Your objective: Every line below containing the word "Testis" should be found and copied.

(Collected data)
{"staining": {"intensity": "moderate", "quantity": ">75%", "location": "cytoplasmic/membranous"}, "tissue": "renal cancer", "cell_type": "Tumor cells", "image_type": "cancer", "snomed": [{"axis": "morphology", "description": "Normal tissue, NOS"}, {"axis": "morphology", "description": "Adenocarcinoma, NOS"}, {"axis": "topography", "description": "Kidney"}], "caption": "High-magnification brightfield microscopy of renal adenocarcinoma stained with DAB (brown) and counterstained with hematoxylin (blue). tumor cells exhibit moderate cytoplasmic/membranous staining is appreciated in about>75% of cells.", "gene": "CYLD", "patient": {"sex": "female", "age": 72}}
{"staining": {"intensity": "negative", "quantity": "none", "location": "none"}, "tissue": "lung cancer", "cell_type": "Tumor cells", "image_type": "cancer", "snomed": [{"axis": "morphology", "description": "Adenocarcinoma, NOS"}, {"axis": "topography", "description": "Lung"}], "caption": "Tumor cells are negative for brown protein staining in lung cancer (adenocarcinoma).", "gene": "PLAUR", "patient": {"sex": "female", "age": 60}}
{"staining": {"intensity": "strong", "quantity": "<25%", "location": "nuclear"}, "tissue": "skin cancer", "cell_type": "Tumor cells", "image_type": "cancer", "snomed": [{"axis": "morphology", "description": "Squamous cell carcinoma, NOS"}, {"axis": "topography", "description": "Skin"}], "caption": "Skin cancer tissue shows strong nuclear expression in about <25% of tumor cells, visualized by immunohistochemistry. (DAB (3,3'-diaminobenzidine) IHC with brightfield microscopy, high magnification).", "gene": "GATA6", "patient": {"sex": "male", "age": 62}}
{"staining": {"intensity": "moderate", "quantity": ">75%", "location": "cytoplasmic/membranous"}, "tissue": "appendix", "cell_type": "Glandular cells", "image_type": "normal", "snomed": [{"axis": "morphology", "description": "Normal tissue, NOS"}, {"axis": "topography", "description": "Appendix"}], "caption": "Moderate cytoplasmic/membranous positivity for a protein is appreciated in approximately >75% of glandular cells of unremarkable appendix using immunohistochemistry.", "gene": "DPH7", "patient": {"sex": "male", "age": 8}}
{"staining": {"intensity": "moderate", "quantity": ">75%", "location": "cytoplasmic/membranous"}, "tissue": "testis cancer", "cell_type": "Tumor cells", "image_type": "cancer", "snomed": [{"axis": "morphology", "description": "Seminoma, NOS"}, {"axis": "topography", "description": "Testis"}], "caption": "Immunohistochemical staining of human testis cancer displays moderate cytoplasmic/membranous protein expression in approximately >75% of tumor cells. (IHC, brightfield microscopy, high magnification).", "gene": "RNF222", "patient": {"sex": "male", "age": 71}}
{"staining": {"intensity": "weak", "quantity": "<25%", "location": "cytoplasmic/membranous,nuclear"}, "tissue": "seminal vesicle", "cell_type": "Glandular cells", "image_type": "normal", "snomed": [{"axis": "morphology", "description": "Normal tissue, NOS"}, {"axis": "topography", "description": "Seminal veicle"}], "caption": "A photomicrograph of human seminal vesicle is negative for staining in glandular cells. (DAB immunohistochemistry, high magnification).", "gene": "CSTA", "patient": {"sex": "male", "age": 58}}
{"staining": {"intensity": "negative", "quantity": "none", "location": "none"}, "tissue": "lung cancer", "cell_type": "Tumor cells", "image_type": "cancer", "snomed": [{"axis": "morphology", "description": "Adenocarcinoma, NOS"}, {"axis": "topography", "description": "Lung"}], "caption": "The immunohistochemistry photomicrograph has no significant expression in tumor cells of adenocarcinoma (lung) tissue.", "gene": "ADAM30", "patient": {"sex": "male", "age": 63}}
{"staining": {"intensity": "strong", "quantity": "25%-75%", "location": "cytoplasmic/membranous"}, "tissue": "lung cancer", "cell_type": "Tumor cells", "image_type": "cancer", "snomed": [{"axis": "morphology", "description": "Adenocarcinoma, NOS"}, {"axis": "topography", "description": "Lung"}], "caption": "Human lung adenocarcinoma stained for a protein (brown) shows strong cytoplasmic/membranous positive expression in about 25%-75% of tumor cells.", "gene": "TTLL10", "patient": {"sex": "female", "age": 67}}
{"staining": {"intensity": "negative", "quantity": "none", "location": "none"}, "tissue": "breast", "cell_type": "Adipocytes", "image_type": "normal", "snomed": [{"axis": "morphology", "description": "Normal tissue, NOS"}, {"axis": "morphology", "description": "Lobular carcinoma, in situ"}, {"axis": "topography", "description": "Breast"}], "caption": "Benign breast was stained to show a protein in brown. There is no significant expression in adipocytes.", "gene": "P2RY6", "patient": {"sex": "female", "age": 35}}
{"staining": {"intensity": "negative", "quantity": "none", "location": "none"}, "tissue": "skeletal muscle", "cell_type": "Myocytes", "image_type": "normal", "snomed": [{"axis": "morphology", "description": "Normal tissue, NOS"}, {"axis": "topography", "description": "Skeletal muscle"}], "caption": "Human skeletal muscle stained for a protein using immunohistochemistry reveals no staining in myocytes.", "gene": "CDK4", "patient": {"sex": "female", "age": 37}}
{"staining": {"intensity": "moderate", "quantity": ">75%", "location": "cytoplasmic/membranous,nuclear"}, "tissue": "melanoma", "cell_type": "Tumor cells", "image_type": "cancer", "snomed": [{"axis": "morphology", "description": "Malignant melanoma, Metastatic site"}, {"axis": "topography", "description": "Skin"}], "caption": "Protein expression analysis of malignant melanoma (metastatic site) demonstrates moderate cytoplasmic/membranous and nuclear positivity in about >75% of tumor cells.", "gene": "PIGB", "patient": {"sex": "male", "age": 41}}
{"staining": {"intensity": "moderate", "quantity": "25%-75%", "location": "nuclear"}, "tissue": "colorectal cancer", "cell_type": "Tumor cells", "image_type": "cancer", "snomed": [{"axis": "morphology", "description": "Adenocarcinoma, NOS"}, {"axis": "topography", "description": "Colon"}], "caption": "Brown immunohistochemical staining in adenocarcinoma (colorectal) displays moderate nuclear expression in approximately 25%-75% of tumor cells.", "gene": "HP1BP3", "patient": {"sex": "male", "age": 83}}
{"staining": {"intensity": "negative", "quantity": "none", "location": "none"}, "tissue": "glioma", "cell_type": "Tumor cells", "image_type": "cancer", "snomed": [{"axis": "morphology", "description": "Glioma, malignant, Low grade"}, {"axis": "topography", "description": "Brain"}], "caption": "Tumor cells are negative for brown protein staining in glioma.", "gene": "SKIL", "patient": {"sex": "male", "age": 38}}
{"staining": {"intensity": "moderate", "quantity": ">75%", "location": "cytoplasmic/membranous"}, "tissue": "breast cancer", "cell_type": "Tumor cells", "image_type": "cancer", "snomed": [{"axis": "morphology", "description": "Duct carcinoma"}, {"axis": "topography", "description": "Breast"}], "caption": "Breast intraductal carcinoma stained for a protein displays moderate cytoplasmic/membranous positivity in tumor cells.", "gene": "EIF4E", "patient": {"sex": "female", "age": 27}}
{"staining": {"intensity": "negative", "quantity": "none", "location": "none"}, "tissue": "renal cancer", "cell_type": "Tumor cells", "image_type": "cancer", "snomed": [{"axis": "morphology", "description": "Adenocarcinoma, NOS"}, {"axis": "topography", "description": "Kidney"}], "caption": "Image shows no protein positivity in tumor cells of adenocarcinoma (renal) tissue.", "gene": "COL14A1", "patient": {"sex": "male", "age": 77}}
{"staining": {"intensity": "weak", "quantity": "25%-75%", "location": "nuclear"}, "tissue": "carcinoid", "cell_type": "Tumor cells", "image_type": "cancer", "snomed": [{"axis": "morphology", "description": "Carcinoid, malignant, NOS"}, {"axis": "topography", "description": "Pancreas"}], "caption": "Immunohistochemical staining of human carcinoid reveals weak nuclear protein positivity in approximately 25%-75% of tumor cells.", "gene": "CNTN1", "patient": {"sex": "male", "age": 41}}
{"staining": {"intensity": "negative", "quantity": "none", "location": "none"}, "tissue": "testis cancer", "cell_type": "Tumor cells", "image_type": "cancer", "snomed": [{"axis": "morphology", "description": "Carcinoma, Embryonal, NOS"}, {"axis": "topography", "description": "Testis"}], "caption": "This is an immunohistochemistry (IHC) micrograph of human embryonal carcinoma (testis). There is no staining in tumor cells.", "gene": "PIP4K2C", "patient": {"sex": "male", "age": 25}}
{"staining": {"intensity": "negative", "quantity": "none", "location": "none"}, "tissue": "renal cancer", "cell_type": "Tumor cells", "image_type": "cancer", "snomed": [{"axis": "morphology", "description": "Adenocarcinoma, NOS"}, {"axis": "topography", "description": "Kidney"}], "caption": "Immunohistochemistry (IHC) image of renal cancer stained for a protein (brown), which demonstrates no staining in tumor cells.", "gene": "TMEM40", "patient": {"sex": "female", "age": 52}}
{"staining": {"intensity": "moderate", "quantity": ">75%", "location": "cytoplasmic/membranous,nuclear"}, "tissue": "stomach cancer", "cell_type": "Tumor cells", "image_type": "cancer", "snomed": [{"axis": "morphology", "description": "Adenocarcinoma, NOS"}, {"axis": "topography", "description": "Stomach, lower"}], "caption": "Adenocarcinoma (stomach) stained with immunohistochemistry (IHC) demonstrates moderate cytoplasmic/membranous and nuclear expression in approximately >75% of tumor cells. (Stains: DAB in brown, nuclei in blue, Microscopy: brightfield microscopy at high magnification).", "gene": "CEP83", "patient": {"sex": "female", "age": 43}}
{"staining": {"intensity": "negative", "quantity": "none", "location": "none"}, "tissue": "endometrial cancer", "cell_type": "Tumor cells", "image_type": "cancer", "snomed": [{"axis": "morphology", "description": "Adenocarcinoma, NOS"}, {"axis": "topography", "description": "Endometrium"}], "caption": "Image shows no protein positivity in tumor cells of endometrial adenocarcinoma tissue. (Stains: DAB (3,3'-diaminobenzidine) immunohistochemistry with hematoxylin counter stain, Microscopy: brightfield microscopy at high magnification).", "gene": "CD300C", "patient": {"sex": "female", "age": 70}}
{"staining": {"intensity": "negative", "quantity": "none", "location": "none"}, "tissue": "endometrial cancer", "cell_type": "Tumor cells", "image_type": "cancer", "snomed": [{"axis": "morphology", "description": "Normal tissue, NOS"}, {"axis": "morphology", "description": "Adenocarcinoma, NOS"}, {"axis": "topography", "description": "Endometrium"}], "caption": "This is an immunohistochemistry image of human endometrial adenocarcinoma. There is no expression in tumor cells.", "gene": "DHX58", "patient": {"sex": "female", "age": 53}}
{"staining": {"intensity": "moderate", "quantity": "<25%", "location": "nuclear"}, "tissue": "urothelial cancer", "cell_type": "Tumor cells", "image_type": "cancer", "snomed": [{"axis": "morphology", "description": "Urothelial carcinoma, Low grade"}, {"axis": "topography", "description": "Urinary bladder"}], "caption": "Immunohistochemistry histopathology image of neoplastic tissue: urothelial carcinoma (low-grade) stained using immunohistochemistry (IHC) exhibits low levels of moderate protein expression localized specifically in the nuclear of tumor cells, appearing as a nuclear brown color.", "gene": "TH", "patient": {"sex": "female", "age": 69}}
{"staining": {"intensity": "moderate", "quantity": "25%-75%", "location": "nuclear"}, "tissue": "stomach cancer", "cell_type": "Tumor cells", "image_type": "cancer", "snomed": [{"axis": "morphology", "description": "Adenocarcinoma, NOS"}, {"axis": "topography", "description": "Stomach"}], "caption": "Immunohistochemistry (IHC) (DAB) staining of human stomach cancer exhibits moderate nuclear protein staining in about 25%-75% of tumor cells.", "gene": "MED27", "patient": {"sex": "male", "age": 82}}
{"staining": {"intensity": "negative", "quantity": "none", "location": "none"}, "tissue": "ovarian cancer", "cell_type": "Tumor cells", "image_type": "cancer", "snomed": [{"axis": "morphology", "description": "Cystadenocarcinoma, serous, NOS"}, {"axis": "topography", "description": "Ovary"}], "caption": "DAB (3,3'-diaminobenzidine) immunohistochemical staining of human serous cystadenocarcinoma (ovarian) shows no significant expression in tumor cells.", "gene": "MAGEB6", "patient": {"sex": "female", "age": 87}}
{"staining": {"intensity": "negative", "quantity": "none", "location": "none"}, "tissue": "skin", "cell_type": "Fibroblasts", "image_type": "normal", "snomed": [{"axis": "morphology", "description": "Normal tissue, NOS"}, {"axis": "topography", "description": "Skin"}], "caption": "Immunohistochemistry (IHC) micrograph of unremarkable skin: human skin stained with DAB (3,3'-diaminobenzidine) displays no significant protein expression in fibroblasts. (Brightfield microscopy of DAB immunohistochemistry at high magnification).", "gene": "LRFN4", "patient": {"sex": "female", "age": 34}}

Exercise result:
{"staining": {"intensity": "moderate", "quantity": ">75%", "location": "cytoplasmic/membranous"}, "tissue": "testis cancer", "cell_type": "Tumor cells", "image_type": "cancer", "snomed": [{"axis": "morphology", "description": "Seminoma, NOS"}, {"axis": "topography", "description": "Testis"}], "caption": "Immunohistochemical staining of human testis cancer displays moderate cytoplasmic/membranous protein expression in approximately >75% of tumor cells. (IHC, brightfield microscopy, high magnification).", "gene": "RNF222", "patient": {"sex": "male", "age": 71}}
{"staining": {"intensity": "negative", "quantity": "none", "location": "none"}, "tissue": "testis cancer", "cell_type": "Tumor cells", "image_type": "cancer", "snomed": [{"axis": "morphology", "description": "Carcinoma, Embryonal, NOS"}, {"axis": "topography", "description": "Testis"}], "caption": "This is an immunohistochemistry (IHC) micrograph of human embryonal carcinoma (testis). There is no staining in tumor cells.", "gene": "PIP4K2C", "patient": {"sex": "male", "age": 25}}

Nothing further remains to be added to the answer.